Pick out each line with the word "multimedia" from the material that follows.

### Supplied material
--*--
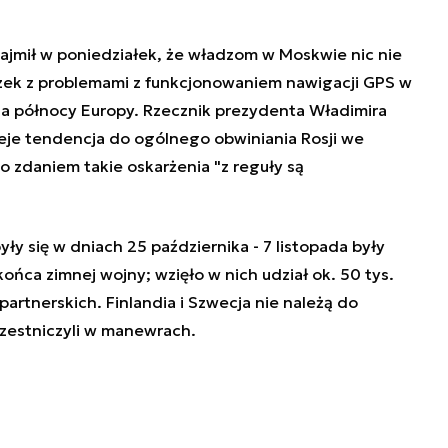
najmił w poniedziałek, że władzom w Moskwie nic nie
zek z problemami z funkcjonowaniem nawigacji GPS w
a północy Europy. Rzecznik prezydenta Władimira
ieje tendencja do ogólnego obwiniania Rosji we
o zdaniem takie oskarżenia "z reguły są
y się w dniach 25 października - 7 listopada były
ńca zimnej wojny; wzięło w nich udział ok. 50 tys.
partnerskich. Finlandia i Szwecja nie należą do
zestniczyli w manewrach.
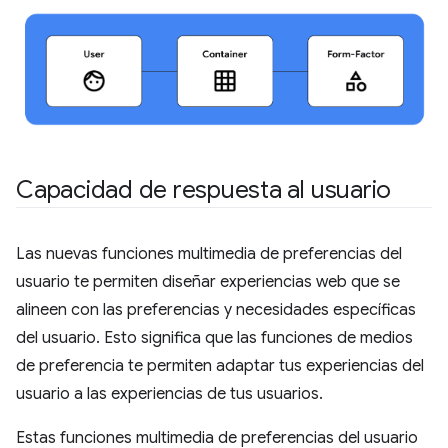
Capacidad de respuesta al usuario
Las nuevas funciones multimedia de preferencias del
usuario te permiten diseñar experiencias web que se
alineen con las preferencias y necesidades específicas
del usuario. Esto significa que las funciones de medios
de preferencia te permiten adaptar tus experiencias del
usuario a las experiencias de tus usuarios.
Estas funciones multimedia de preferencias del usuario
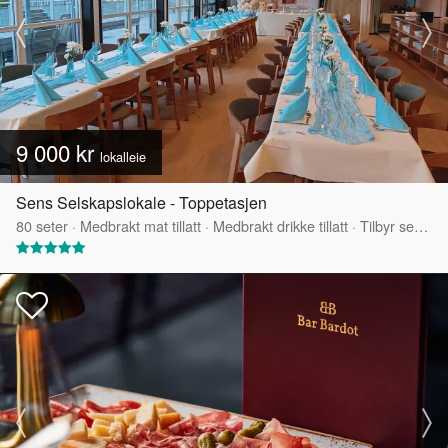
9 000 kr
lokalleie
Sens Selskapslokale - Toppetasjen
80
seter
·
Medbrakt mat tillatt
·
Medbrakt drikke tillatt
·
Tilbyr servering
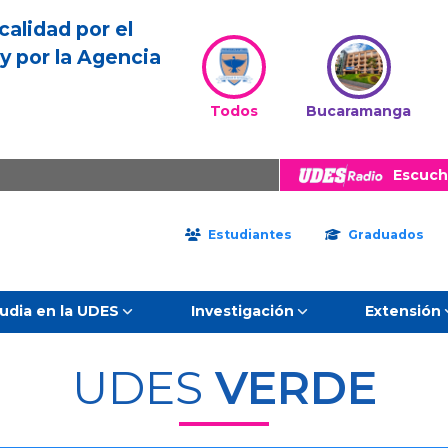
calidad por el
y por la Agencia
Todos
Bucaramanga
Escuch
Estudiantes
Graduados
udia en la UDES
Investigación
Extensión
UDES
VERDE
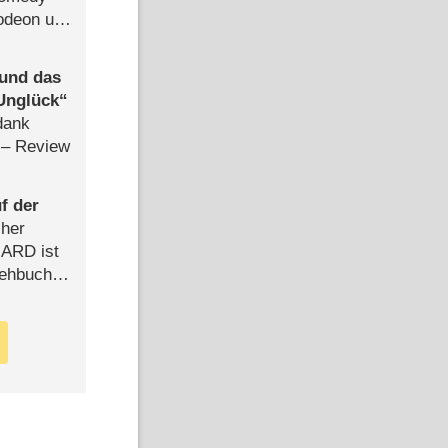
lodeon und
 und das
Unglück
dank
– Review
f der
cher
n ARD ist
rehbuch
iew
--*--
### Response
Las nuevas funciones multimedia de preferencias del
Estas funciones multimedia de preferencias del usuario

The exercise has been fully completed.